3 Aug 2020
EUR 60 million
Industries and services
Rautaruukki, a leading Finnish steel producer, is significantly reducing its environmental impact with the help of NIB financing.
A seven-year-maturity NIB loan worth EUR 30 million has been granted to help fund modernisation of the blast furnaces at Rautaruukki's biggest steel plant on the Baltic coast in Raahe, northern Finland.
The work will help bring the manufacturing process up to date with the latest environmental and technical standards demanded by the European Union.
The blast furnace improvements and new installation in the cast house will also reduce dust emissions by 50% when new filtering and ventilation technology has been installed at the 530-hectare plant.
When the upgrade is completed, sintering operations at the plant will no longer be necessary, significantly reducing the plant's emissions into the atmosphere.
For NIB, the loan to Rautaruukki is directly in accord with the Bank's key strategy of environmental improvement, as well as promoting competitiveness. From the environmental mandate point of view, the project will result in significant decreases of emissions that affect both the global and local environment.
A key environmental benefit of the improvements funded by the loan is a substantial decrease in sulphur and dust emissions from the factory. In addition, the investment will mean a reduction in suspended solids discharged into the Gulf of Bothnia.
Steelmaking not necessarily dirty
Rautaruukki supplies metal components and systems to the construction and mechanical engineering industries. Steelmaking is traditionally seen as a dirty and polluting business. But Rautaruukki has always seen itself as a company challenging that perception.
"We have always tried to operate responsibly and have been investing heavily in clean technology step by step. The NIB loan is allowing us to continue this commitment to the environment," Rautaruukki's development director Erkki Pisilä shouts above the din in the plant's hot rolling area.
External recognition of the steelmaker's environmental commitment has come from a number of quarters. Rautaruukki has been ranked among the top companies in the Carbon Disclosure Project (CDP) Nordic assessment. The CDP evaluates each year how companies are responding to the challenges of climate change. The CDP is an independent, not-for-profit organisation that assesses large corporations on the basis of the risks and opportunities they recognise from climate change.

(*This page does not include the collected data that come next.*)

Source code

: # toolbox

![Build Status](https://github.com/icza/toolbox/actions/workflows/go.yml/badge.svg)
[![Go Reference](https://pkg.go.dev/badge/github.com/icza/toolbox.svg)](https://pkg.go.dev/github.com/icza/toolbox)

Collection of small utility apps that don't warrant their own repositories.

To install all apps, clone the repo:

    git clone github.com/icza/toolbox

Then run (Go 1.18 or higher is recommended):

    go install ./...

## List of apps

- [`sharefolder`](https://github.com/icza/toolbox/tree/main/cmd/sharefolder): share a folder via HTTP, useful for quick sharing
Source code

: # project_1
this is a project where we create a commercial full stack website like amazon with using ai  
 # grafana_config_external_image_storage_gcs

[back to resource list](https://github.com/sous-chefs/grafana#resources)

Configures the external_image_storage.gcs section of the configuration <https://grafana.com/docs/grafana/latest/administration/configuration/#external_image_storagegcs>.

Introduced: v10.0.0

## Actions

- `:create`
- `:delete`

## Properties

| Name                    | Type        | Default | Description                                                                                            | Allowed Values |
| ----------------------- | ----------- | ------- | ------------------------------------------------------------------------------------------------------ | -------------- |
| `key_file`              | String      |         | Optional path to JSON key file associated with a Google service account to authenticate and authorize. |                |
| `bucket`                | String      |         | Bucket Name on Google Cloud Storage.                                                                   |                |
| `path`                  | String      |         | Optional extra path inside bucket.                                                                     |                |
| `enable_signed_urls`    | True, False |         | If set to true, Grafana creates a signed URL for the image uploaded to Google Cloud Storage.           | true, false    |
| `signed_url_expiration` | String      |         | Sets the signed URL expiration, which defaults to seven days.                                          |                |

In September 2008, Rautaruukki was included in the Dow Jones Sustainability World (DJSI World) index and, for the second year running, in the Dow Jones STOXX Sustainability (DJSI STOXX) index. The indexes include the top companies in their sector that are committed to sustainable environmental development.

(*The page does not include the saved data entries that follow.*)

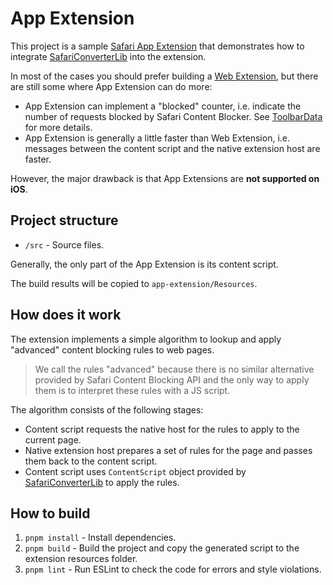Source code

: # App Extension

This project is a sample [Safari App Extension][safariappext] that demonstrates
how to integrate [SafariConverterLib][safariconverterlib] into the extension.

In most of the cases you should prefer building a [Web Extension][webext], but
there are still some where App Extension can do more:

- App Extension can implement a "blocked" counter, i.e. indicate the number of
  requests blocked by Safari Content Blocker. See [ToolbarData][toolbardata] for
  more details.
- App Extension is generally a little faster than Web Extension, i.e. messages
  between the content script and the native extension host are faster.

However, the major drawback is that App Extensions are **not supported on iOS**.

[safariconverterlib]: https://github.com/AdguardTeam/SafariConverterLib
[safariappext]: https://developer.apple.com/documentation/safariservices/building-a-safari-app-extension
[webext]: ../webext/README.md
[toolbardata]: ../../app-extension/ToolbarData.swift

## Project structure

- `/src` - Source files.

Generally, the only part of the App Extension is its content script.

The build results will be copied to `app-extension/Resources`.

## How does it work

The extension implements a simple algorithm to lookup and apply "advanced"
content blocking rules to web pages.

> We call the rules "advanced" because there is no similar alternative provided
> by Safari Content Blocking API and the only way to apply them is to interpret
> these rules with a JS script.

The algorithm consists of the following stages:

- Content script requests the native host for the rules to apply to the current
  page.
- Native extension host prepares a set of rules for the page and passes them
  back to the content script.
- Content script uses `ContentScript` object provided by
  [SafariConverterLib][safariconverterlib] to apply the rules.

## How to build

1. `pnpm install` - Install dependencies.
2. `pnpm build` - Build the project and copy the generated script to the
    extension resources folder.
3. `pnpm lint` - Run ESLint to check the code for errors and style violations.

The company is obviously taking its responsibility to the environment seriously.
"We will even be filtering and treating the snow and rain water that fall on the site, to ensure that if it ends up in the sea, it will be clean," Mr Pisilä adds.
Increasing revenue from more efficient recycling
The Raahe plant is capable of producing 2.5 million tonnes of hot metal per year. The steel manufacturing work means there is inevitably plenty of waste. In one section of the huge Raahe works there are mountains of slag and other by-products which can be used by other industries, for instance the concrete industry and agriculture.
Luckily, slag has many commercial uses. After it has been reprocessed to separate any other metals that it may contain, it is granulated for use as fertiliser, in cement and as a durable road base material. NIB's loan is set to make the slag granulation process much cleaner by introducing new production techniques that will conform to exacting new EU standards.
Although the company recycles what it can, the loan will help reduce the amount of material that is surplus by 25%. This is seen as a win-win situation as it will not only be good for the environment, but also increase revenue as less material is thrown away.